There are shortcomings of any piece valuation system. For instance, positions in which a bishop and knight can be exchanged for a rook and pawn are fairly common. In this position, White should not do that, e.g.

1. Nxf7? Rxf7
2. Bxf7+ Kxf7

This seems like an even exchange (six points for six points), but it is not because two minor pieces are better than a rook and pawn in the middlegame (Silman 1998:340–42). Pachman also notes that two bishops are almost always better than a rook and pawn (Pachman 1971:11).
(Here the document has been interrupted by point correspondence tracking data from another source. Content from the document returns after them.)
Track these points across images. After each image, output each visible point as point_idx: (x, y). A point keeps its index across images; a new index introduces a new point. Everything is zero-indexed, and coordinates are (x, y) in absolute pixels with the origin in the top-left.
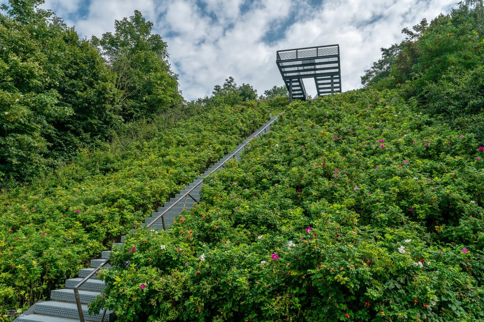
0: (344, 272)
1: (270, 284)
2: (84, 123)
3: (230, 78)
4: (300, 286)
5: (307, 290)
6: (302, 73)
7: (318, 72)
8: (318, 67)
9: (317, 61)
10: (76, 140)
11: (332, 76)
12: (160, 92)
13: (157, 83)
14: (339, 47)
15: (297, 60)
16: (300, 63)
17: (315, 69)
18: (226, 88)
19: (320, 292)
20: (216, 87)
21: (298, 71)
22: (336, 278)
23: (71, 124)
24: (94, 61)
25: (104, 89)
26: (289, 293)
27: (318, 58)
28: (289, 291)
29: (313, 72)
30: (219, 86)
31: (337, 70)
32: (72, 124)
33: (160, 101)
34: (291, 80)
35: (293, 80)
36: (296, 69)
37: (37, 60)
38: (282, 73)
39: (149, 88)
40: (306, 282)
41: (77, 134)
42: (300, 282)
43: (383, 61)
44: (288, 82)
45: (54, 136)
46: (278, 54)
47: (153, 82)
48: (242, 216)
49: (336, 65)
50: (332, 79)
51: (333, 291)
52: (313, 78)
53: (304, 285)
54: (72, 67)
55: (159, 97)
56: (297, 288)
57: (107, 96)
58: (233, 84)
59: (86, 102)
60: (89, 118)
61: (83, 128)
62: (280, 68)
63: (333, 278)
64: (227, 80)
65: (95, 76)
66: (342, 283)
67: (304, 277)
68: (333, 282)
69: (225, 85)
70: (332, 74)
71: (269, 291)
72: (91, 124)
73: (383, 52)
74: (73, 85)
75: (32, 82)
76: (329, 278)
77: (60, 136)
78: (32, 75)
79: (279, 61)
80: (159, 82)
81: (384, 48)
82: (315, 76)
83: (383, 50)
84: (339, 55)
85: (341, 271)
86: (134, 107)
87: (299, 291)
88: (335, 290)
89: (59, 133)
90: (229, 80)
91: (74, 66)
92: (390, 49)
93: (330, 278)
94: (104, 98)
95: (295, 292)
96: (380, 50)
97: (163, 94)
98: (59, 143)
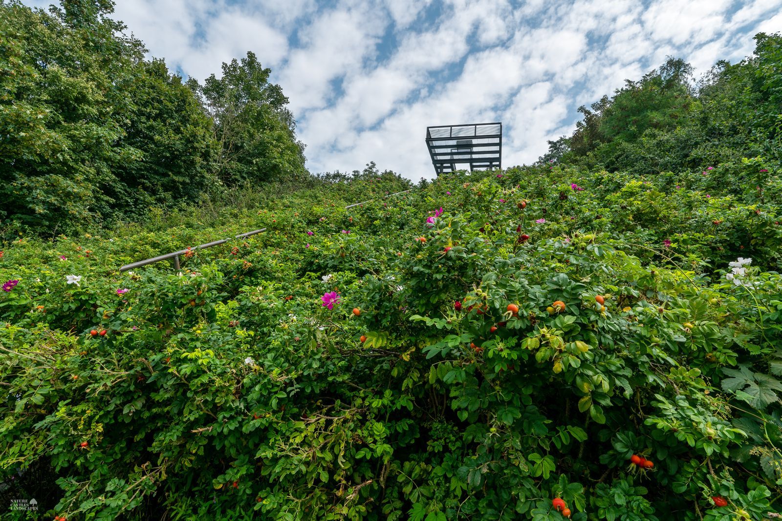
0: (569, 320)
1: (293, 375)
2: (165, 180)
3: (372, 163)
4: (396, 385)
5: (418, 402)
6: (456, 157)
7: (474, 156)
8: (475, 149)
9: (475, 142)
10: (149, 199)
11: (491, 163)
12: (276, 155)
13: (272, 144)
14: (501, 126)
15: (451, 138)
16: (454, 142)
17: (472, 153)
18: (366, 175)
19: (454, 405)
20: (354, 172)
21: (452, 154)
22: (530, 342)
23: (145, 179)
24: (184, 101)
25: (194, 136)
26: (361, 406)
27: (476, 137)
28: (359, 401)
29: (468, 157)
30: (357, 172)
31: (497, 155)
32: (147, 179)
33: (275, 167)
34: (442, 164)
35: (445, 165)
36: (449, 150)
37: (93, 80)
38: (433, 155)
39: (262, 150)
40: (416, 375)
41: (153, 192)
42: (395, 373)
43: (549, 155)
44: (439, 167)
45: (120, 192)
46: (428, 131)
47: (268, 143)
48: (316, 257)
49: (497, 148)
50: (491, 166)
51: (510, 403)
52: (468, 164)
53: (407, 383)
54: (152, 105)
55: (273, 161)
56: (388, 393)
57: (196, 145)
58: (374, 170)
59: (169, 151)
60: (170, 173)
61: (162, 185)
62: (431, 148)
63: (519, 345)
64: (368, 165)
65: (185, 120)
66: (558, 367)
67: (406, 357)
68: (511, 363)
69: (366, 171)
70: (491, 160)
71: (283, 395)
72: (174, 181)
73: (550, 145)
74: (151, 128)
75: (83, 109)
76: (499, 347)
77: (130, 194)
78: (82, 99)
79: (429, 139)
80: (274, 142)
81: (551, 140)
82: (471, 161)
83: (550, 142)
84: (501, 135)
85: (554, 315)
86: (240, 172)
87: (393, 402)
88: (517, 403)
89: (128, 190)
90: (370, 165)
91: (156, 104)
92: (558, 142)
93: (501, 346)
94: (193, 147)
95: (376, 403)
96: (547, 143)
97: (279, 158)
98: (127, 202)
In most openings, two minor pieces are better than a rook and pawn and are usually at least as good as a rook and two pawns until the position is greatly simplified (i.e. late middlegame or endgame). Minor pieces get into play earlier than rooks and they coordinate better, especially when there are many pieces and pawns on the board. Rooks are usually developed later and are often blocked by pawns until later in the game (Watson 2006:102).

Note:Three minor pieces are better than a queen

This situation in this position is not very common, but White has exchanged a queen and a pawn (ten points) for three minor pieces (nine points). Three minor pieces are usually better than a queen because of their greater mobility, and the extra pawn is not important enough to change the situation (Silman 1998:340–41). Three minor pieces are almost as strong as two rooks (Pachman 1971:11).

Two minor pieces plus two pawns are almost always as good as a queen. Two rooks are better than a queen and pawn (Berliner 1999:13–14).

Many of the systems have a two-point difference between the rook and a minor piece, but most theorists put that difference at about 1½ points, see The exchange (chess)#Value of the exchange.

In open positions, a rook plus a pair of bishops is stronger than two rooks plus a knight (Kaufeld & Kern 2011:79).